→ Exercise aim:
With the pictures omitted, repeat exactly the lines below starting with the line that has "Image 2 (165" and going on through the line that has "Image 3 (330".

= = = =

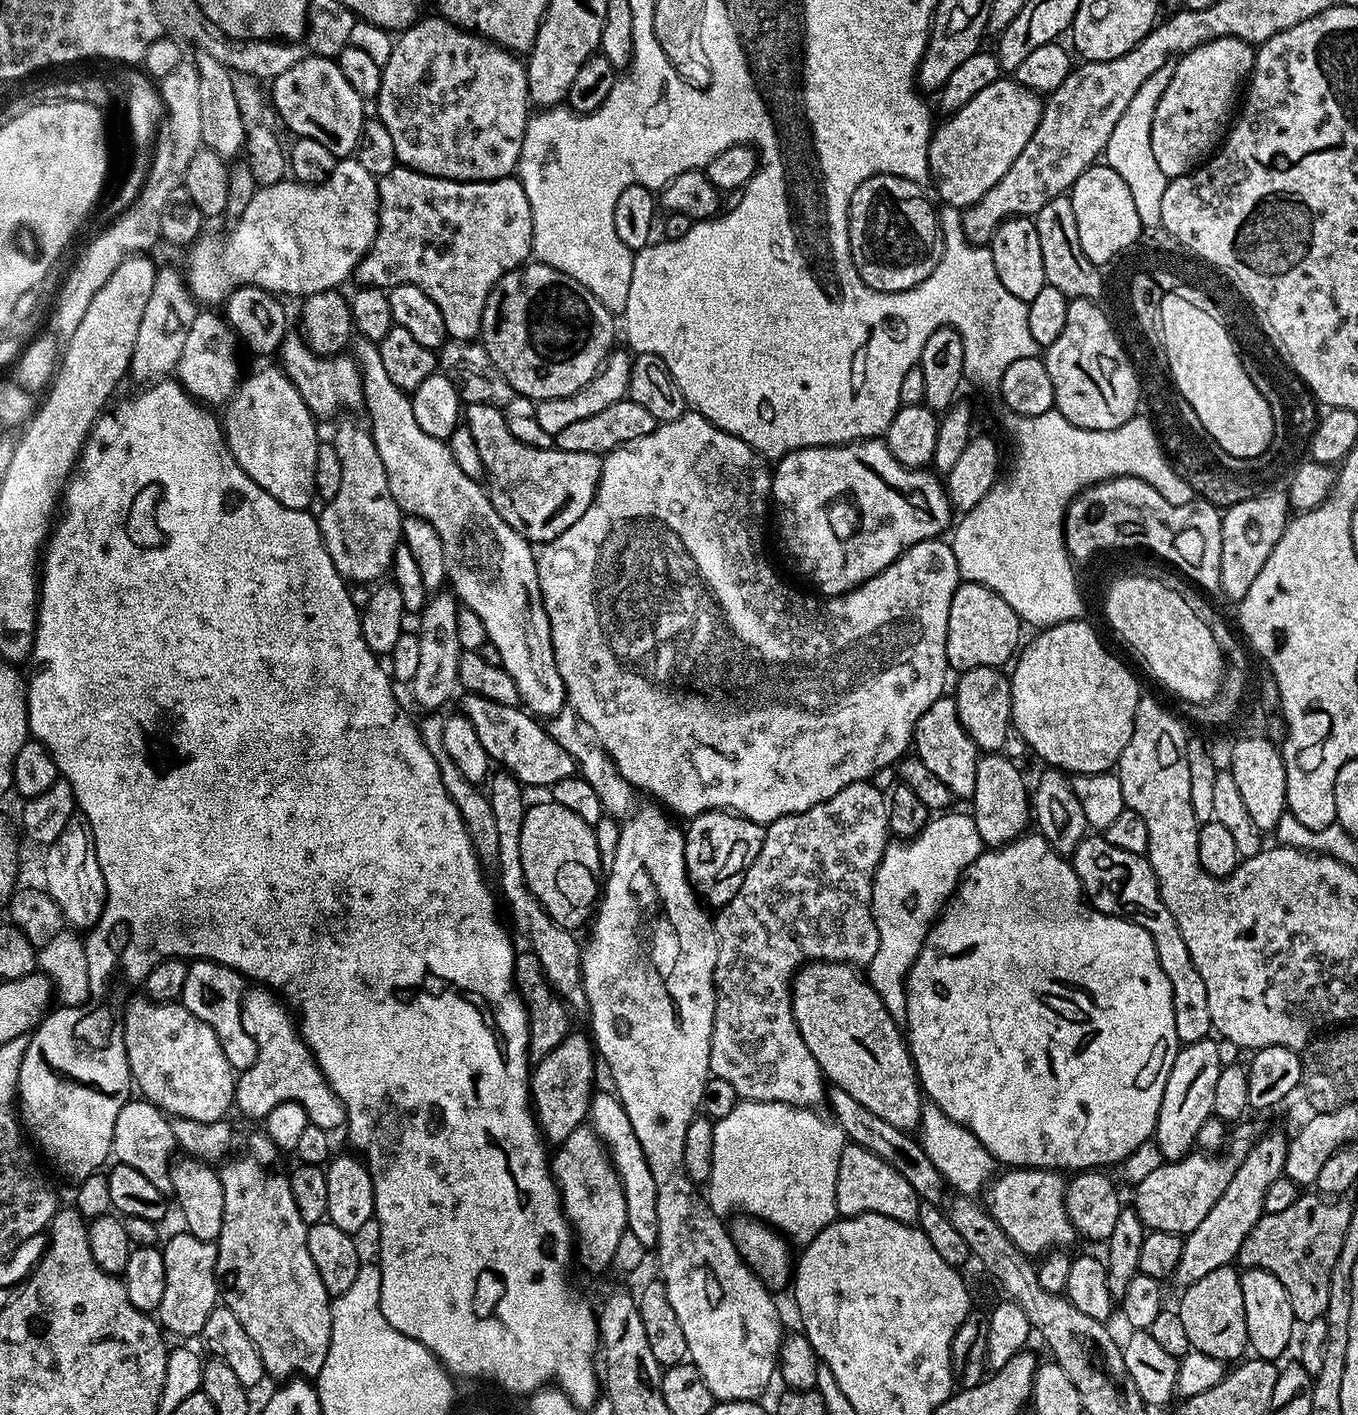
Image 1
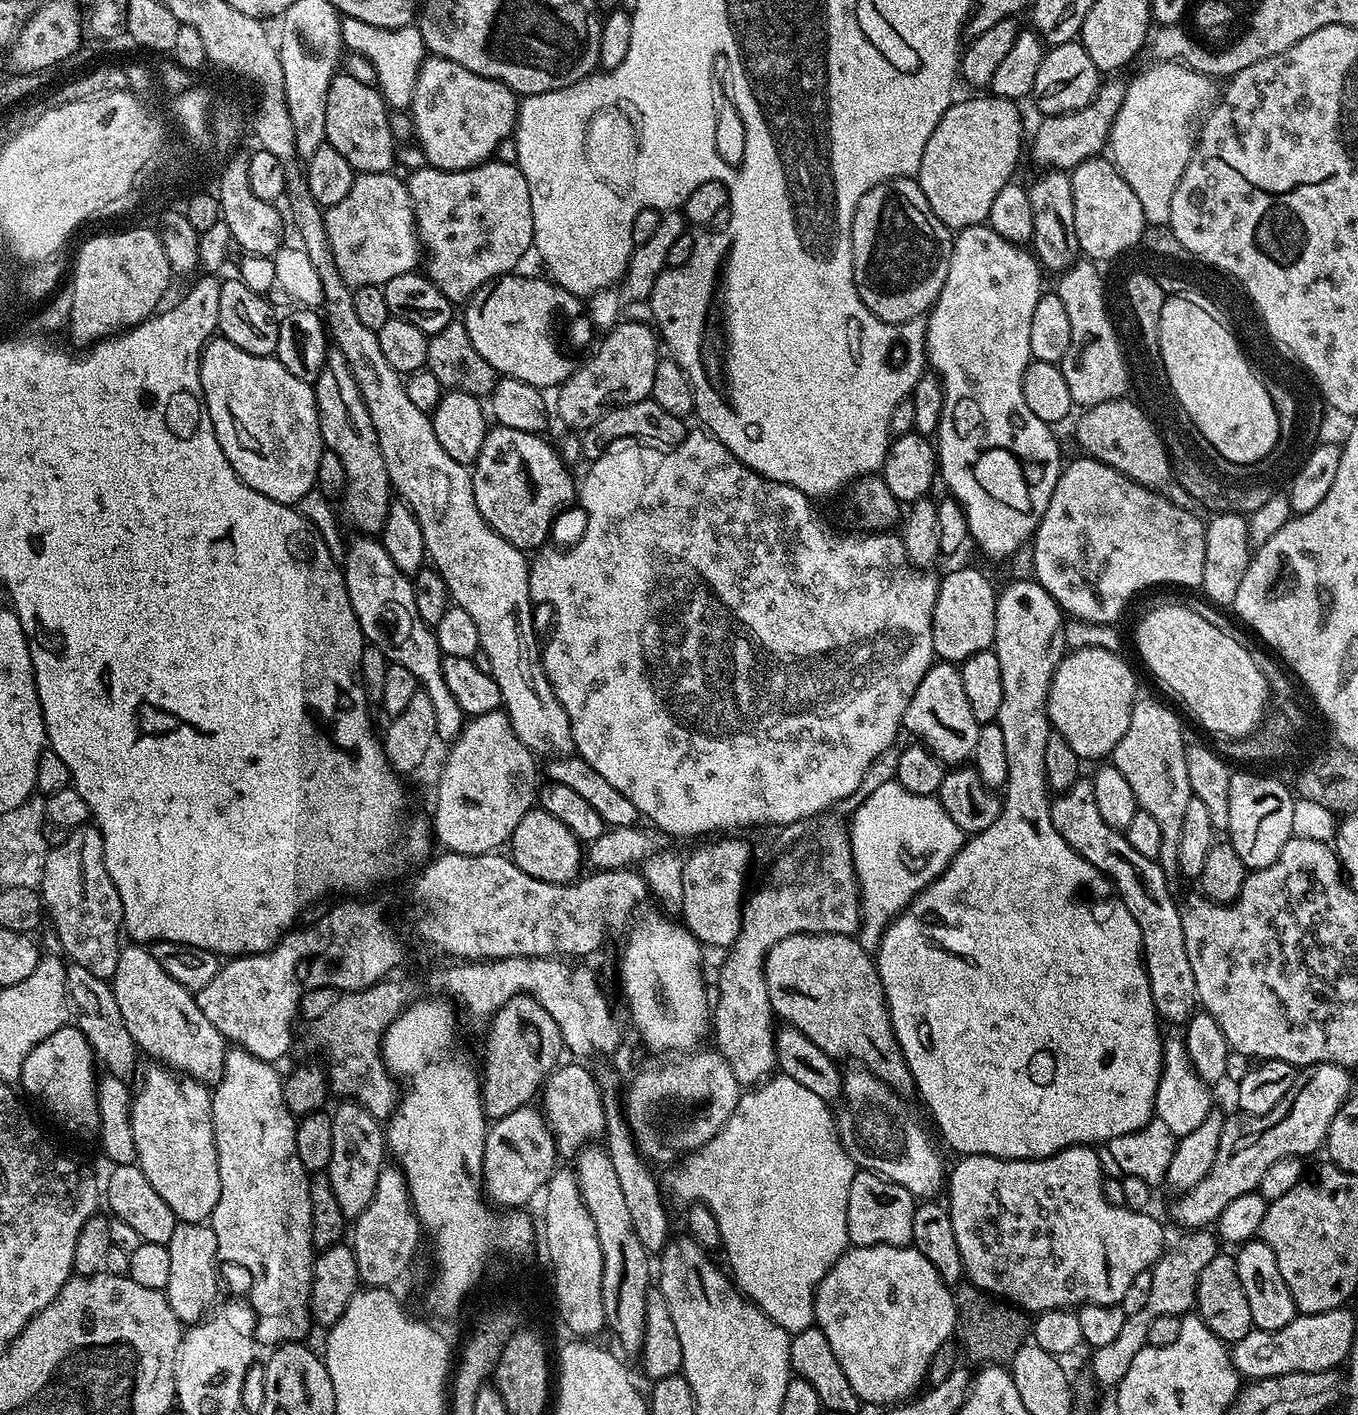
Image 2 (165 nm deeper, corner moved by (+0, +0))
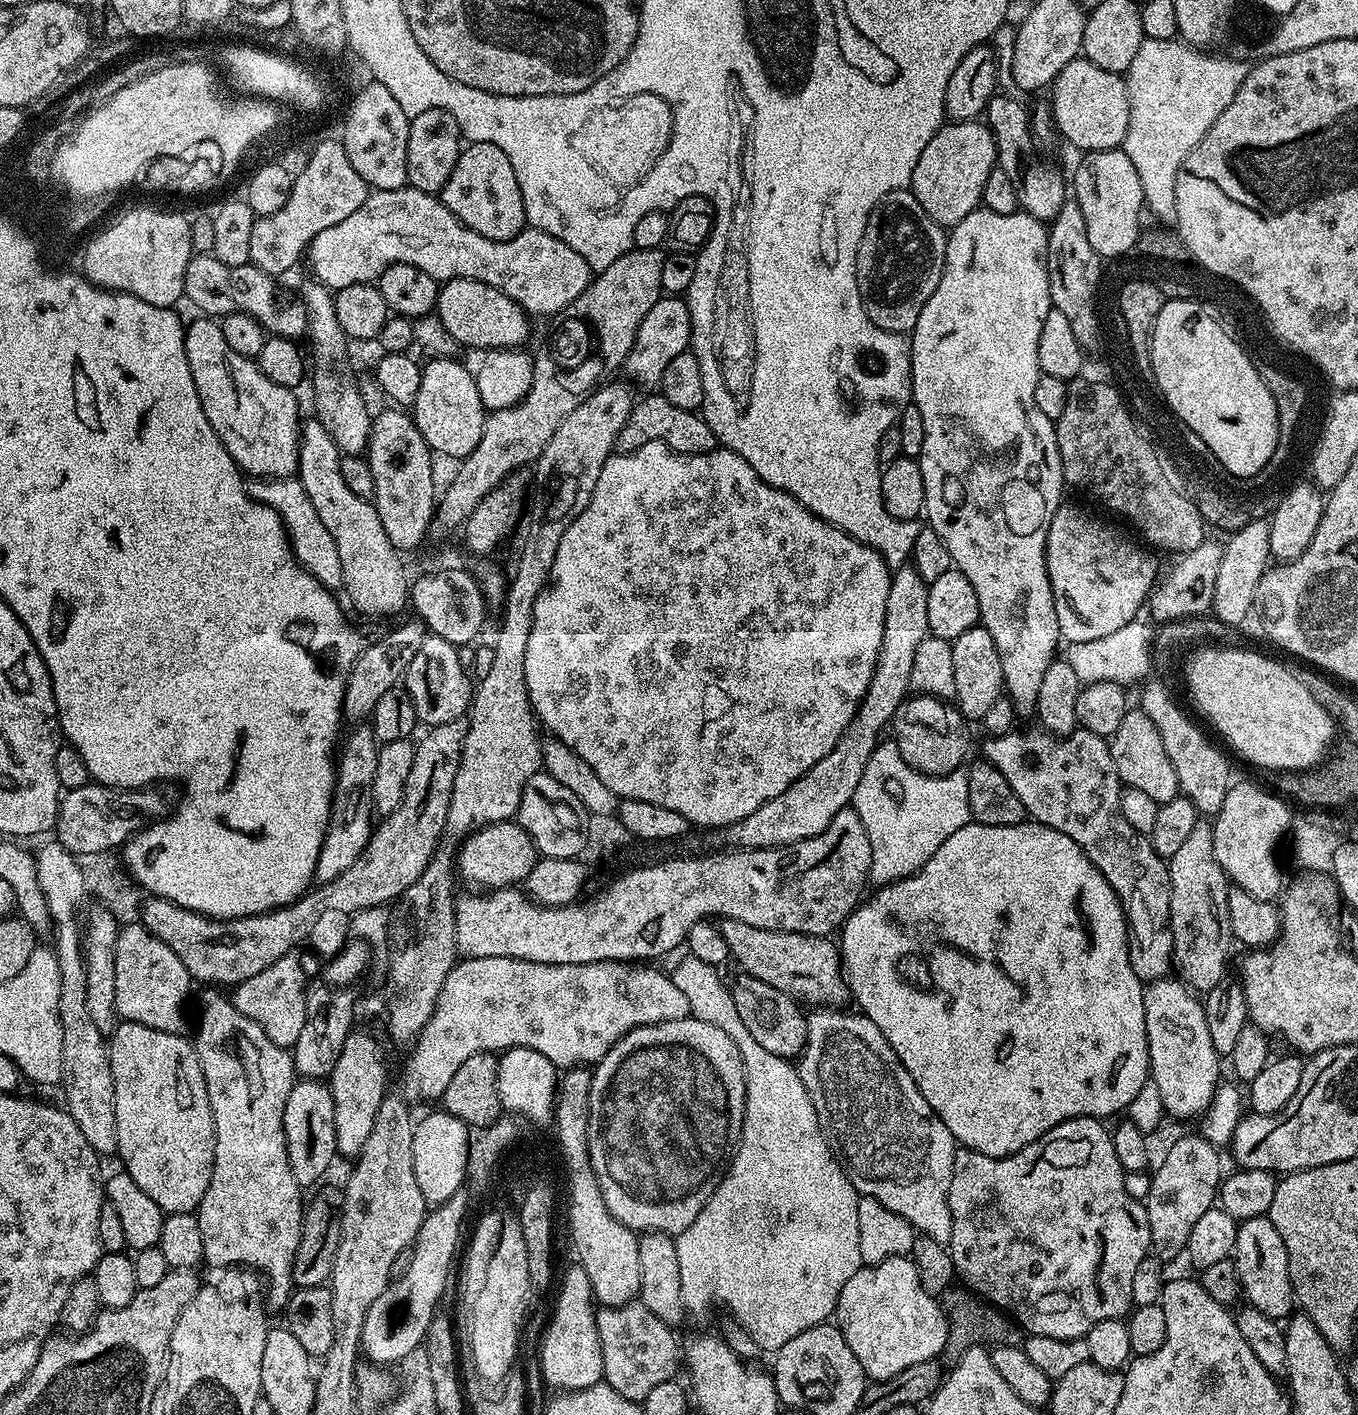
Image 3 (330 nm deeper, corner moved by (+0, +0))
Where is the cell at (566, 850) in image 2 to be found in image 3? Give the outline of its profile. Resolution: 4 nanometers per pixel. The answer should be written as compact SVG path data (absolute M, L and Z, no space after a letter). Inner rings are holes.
M512 820L479 828L459 848L454 856L454 864L458 869L459 879L461 876L472 890L495 890L523 885L538 859L530 834L526 834L526 830L522 830L522 826Z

= = = =

→ Answer for this exercise:
Image 2 (165 nm deeper, corner moved by (+0, +0))
Image 3 (330 nm deeper, corner moved by (+0, +0))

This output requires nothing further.